Does a lot of repeated sum(x) in different cols make a Select slower?
I have a really big table with dozens of columns and lots of rows. Lets call this table FT. Everyday I run a script that reads data from the FT table, perform some calculations, and update a smaller table (table FA) that I use 开发者_如何学Pythonto generate reports.
The query that update FA is something like:
INSERT INTO FA (A, B, C)
(SELECT sum(X), sum(x) * sum(y), sum(x) + sum(z)) group by..
As I use sum(x) a lot of times, will it be faster if I create a temporary table with sum(x), sum(y) and sum(z) and use it to update my FA table?
every db i know has this kind of thign optimized so the values are calculated only once.
if you're not certain look at the execution plan and the reads for the current query and your changed to temp table query.
As a general rule of thumb, the time taken to retreive the data from disk is the slowest operation a database does (particularly on a large table)
I would expect relatively straight-forward arithmetic operations such as these to be negligable in comparison.
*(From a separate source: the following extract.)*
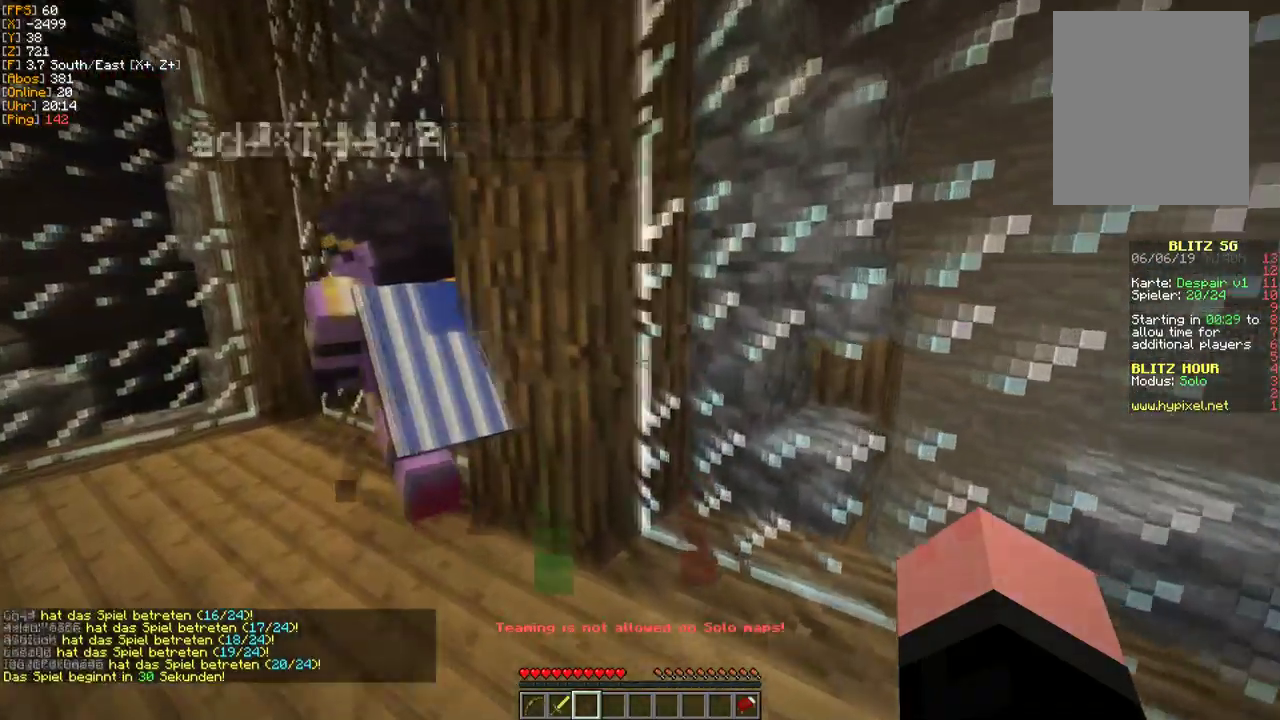
{"keys": ["a"], "mouse": [], "events": [[400, "w", "up"]]}
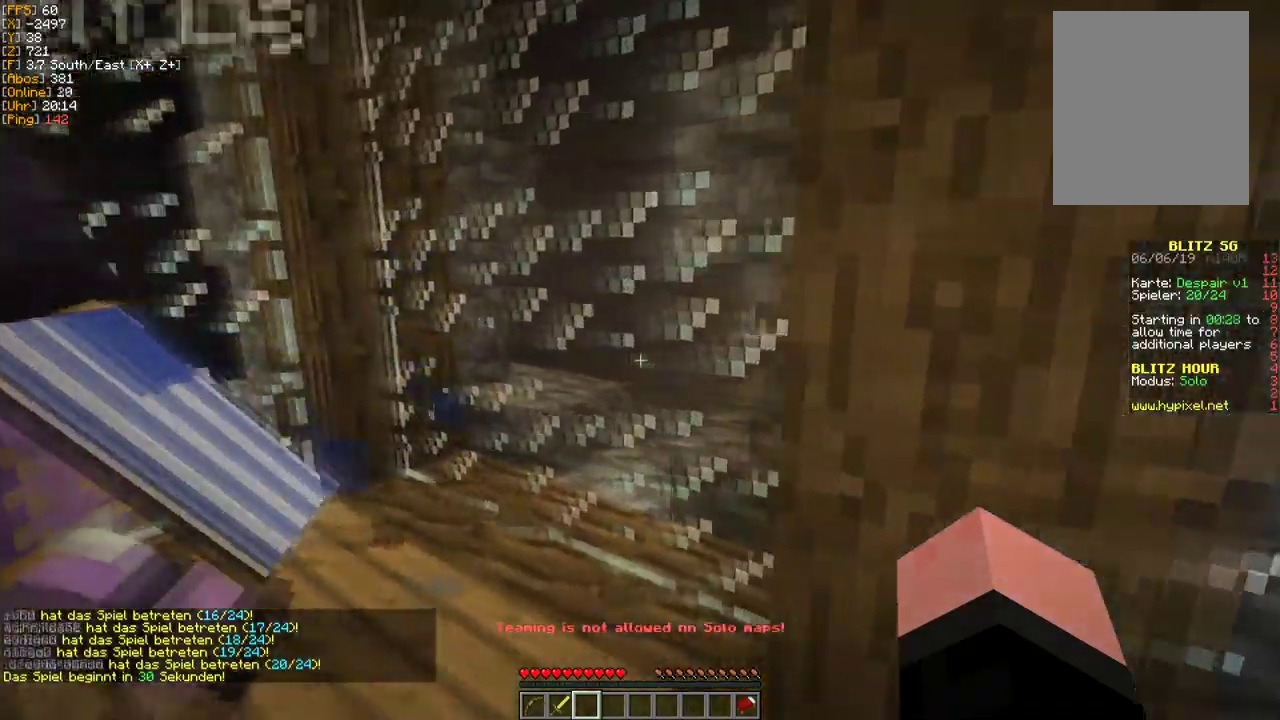
{"keys": ["s"], "mouse": [], "events": [[350, "s", "down"], [417, "a", "up"]]}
Benchmark your query against:
insert into fa (a, b, c)
select sum_x, sum_x * sum_y, sum_x * sum_z
from (select sum(x) as sum_x, sum(y) as sum_y, sum(z) as sum_z
from my_table
group by my_grouping_columns)
My strong suspicion is that Oracle's got to build the intermediate set first regardless -- the sums as grouped by - and then transform that into the final result set, regardless.
It will definitely not be easier or faster to force Oracle to materialize the intermediate result set into a global temporary table; you're adding direct path I/O without having a good reason to do so. That said, if the intermediate result set is expensive to build and used in multiple inserts, it may be worthwhile to materialize it into a temporary table.
Considering that you have tagged this post with data-warehouse
and datamart
, I can only assume that your FT table is some kind of a fact and that the query looks something like:
select
CalendarMonth
, sum(x) as Tot_1
, sum(x) * sum(y) as Tot_2
, sum(x) + sum(z) as Tot_3
from FT as f
join dimDate as d on d.DateKey = f.DateKey
join dimUser as u on u.UserKey = f.UserKey
join dimProduct as p on p.ProductKey = f.ProductKey
where CalendarYear between 2008 and 2010
and Country = 'United States'
and ProductCategory = 'Cool Gadget'
and UserGender = 'Female'
group by CalendarMonth ;
Which is exactly how an aggregation over measures in a fact table should look like.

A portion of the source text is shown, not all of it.